__Task brief__
Transcribe verbatim the lines of the material below, starting with the line that contains "text 20.7°C [86, 473, 1151, 496]" and stopping after the line that contains "text Doba trvání".

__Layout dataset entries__
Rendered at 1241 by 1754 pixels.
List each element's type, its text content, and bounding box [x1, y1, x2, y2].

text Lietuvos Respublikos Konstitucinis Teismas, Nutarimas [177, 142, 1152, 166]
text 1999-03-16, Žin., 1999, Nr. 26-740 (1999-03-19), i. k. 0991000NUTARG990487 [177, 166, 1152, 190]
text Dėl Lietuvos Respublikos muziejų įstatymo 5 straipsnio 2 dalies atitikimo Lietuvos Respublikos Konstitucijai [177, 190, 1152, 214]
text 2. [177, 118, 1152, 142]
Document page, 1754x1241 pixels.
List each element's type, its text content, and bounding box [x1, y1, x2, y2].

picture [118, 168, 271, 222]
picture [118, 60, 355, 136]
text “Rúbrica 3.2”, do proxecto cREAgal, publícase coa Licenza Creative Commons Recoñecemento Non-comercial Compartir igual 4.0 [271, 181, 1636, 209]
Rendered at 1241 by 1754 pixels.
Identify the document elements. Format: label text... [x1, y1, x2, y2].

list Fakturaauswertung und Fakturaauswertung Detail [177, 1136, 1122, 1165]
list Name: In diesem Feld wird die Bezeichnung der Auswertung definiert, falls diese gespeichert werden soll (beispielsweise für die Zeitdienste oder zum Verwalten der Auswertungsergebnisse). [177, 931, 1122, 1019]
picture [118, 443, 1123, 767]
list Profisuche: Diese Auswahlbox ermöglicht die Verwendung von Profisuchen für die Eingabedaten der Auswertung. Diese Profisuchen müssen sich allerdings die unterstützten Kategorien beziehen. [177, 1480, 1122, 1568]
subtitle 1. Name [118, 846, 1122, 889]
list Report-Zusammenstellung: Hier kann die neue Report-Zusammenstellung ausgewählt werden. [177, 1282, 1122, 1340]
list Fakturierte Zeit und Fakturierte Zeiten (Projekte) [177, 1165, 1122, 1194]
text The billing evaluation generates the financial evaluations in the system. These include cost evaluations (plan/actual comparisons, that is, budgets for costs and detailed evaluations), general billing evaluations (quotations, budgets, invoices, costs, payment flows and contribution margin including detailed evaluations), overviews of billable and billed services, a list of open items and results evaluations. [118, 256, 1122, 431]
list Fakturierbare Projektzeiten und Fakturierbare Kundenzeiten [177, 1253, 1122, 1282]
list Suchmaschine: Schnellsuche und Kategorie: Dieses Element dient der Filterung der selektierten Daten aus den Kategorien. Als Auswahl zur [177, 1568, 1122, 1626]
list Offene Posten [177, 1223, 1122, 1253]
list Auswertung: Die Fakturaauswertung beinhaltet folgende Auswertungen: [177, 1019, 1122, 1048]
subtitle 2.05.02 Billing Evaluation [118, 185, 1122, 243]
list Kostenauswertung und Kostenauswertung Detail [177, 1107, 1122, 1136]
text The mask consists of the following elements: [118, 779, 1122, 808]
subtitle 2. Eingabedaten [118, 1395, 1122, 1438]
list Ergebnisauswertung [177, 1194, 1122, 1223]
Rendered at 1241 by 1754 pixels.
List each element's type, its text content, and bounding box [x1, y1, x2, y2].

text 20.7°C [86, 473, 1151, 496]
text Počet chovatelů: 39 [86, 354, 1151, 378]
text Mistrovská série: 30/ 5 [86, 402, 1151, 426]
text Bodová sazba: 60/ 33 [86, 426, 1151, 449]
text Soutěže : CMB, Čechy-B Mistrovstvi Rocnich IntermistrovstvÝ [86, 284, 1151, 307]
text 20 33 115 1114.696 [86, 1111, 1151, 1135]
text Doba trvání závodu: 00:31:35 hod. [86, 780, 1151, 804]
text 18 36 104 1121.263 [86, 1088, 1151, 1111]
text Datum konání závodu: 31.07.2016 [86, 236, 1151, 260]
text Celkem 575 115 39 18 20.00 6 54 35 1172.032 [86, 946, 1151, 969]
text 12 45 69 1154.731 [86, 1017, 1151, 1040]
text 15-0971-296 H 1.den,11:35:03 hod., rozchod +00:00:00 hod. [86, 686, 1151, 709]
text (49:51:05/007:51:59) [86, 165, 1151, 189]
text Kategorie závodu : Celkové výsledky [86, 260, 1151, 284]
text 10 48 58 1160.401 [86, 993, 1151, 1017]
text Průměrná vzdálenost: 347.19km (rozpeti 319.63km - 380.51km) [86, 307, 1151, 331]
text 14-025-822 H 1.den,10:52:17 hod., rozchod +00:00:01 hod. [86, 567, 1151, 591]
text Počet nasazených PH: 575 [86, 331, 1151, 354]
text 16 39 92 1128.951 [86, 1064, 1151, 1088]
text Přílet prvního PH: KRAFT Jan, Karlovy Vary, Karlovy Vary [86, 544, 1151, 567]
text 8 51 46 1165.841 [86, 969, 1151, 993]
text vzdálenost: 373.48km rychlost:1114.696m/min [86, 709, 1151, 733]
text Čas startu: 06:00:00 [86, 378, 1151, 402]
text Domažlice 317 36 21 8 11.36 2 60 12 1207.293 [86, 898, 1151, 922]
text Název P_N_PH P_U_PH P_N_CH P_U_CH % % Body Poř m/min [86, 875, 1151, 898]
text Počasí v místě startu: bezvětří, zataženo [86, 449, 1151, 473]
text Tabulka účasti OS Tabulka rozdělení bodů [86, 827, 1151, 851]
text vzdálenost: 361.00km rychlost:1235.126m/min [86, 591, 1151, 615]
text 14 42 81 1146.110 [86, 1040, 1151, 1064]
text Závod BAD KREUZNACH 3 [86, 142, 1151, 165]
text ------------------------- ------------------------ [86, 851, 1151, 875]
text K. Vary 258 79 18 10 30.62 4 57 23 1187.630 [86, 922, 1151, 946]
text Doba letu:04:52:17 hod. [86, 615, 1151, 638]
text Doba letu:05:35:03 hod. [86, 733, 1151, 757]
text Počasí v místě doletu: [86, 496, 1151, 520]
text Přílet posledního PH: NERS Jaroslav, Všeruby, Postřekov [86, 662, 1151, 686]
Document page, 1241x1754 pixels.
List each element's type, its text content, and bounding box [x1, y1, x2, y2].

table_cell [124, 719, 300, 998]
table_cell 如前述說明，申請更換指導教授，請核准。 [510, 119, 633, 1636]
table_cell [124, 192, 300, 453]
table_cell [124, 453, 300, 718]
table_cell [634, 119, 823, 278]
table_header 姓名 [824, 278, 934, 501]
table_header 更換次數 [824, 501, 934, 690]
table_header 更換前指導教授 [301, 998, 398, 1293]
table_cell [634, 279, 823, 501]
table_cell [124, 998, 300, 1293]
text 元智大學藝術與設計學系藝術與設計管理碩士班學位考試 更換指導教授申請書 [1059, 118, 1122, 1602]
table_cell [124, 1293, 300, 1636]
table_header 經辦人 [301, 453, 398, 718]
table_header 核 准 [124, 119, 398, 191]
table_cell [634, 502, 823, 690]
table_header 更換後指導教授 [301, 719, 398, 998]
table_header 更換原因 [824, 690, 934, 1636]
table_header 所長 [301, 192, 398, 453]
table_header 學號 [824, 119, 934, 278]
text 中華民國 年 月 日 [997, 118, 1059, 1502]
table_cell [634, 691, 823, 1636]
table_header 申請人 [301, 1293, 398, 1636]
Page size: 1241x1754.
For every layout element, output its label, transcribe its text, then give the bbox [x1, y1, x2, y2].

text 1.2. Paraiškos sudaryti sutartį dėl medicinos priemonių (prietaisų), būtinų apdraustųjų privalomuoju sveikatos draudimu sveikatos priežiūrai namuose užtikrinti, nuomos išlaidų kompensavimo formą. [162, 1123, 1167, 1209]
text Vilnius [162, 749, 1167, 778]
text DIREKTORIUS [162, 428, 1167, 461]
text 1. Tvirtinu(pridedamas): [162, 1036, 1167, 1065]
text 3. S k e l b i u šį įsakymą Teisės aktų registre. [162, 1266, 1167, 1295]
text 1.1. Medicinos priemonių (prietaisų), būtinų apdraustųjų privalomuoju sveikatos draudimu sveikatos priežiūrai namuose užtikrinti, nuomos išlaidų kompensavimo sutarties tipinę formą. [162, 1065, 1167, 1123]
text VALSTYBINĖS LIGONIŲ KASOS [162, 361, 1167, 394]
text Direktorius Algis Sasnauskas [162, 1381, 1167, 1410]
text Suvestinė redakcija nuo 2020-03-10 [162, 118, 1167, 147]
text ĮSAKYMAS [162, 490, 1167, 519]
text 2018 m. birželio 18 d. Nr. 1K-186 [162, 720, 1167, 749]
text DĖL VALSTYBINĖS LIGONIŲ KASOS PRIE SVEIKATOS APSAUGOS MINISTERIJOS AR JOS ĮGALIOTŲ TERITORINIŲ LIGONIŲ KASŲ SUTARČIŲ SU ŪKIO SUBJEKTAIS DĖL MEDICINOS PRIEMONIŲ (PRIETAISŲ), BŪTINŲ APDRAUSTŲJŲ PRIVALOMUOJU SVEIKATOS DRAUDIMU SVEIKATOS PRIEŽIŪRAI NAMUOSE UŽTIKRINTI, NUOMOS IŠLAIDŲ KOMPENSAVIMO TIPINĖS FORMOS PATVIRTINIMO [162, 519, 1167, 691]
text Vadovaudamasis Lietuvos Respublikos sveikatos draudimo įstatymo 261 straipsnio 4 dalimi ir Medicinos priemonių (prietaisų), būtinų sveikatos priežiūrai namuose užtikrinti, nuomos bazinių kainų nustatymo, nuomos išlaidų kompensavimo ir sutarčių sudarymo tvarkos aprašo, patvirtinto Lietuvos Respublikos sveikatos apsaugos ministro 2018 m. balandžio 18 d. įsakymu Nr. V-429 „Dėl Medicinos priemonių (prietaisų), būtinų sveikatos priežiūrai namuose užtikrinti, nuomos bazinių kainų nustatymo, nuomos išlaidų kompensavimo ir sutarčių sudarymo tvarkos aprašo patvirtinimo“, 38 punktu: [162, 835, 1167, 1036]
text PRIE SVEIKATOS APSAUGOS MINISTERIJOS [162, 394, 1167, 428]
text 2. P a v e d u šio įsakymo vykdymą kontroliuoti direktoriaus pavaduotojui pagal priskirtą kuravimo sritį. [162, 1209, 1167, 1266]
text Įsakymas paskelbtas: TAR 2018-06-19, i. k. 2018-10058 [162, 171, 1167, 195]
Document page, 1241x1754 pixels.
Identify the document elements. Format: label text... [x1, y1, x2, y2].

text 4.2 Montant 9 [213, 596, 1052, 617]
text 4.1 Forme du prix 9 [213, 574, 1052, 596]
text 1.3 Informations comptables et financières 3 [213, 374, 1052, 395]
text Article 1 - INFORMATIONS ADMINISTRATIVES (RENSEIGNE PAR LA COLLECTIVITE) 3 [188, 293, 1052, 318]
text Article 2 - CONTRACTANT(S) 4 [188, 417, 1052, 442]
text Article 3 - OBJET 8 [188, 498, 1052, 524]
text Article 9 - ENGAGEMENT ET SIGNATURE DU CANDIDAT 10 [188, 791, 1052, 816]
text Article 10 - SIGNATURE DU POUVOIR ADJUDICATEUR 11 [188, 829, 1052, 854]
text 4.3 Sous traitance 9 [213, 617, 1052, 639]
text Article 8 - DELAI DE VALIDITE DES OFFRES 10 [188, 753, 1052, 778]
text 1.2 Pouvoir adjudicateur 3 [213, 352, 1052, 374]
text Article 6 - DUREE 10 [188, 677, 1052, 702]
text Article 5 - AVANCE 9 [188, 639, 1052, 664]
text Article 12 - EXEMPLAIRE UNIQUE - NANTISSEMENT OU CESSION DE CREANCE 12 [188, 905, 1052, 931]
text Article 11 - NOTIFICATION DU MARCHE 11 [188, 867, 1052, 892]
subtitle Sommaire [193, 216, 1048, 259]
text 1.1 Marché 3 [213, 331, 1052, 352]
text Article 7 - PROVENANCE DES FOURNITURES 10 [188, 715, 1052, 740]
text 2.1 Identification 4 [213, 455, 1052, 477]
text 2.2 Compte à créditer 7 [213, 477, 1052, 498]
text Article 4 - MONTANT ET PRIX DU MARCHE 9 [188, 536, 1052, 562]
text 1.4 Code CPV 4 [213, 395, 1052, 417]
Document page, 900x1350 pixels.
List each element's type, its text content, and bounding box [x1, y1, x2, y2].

__The response__
text 20.7°C [86, 473, 1151, 496]
text Počet chovatelů: 39 [86, 354, 1151, 378]
text Mistrovská série: 30/ 5 [86, 402, 1151, 426]
text Bodová sazba: 60/ 33 [86, 426, 1151, 449]
text Soutěže : CMB, Čechy-B Mistrovstvi Rocnich IntermistrovstvÝ [86, 284, 1151, 307]
text 20 33 115 1114.696 [86, 1111, 1151, 1135]
text Doba trvání závodu: 00:31:35 hod. [86, 780, 1151, 804]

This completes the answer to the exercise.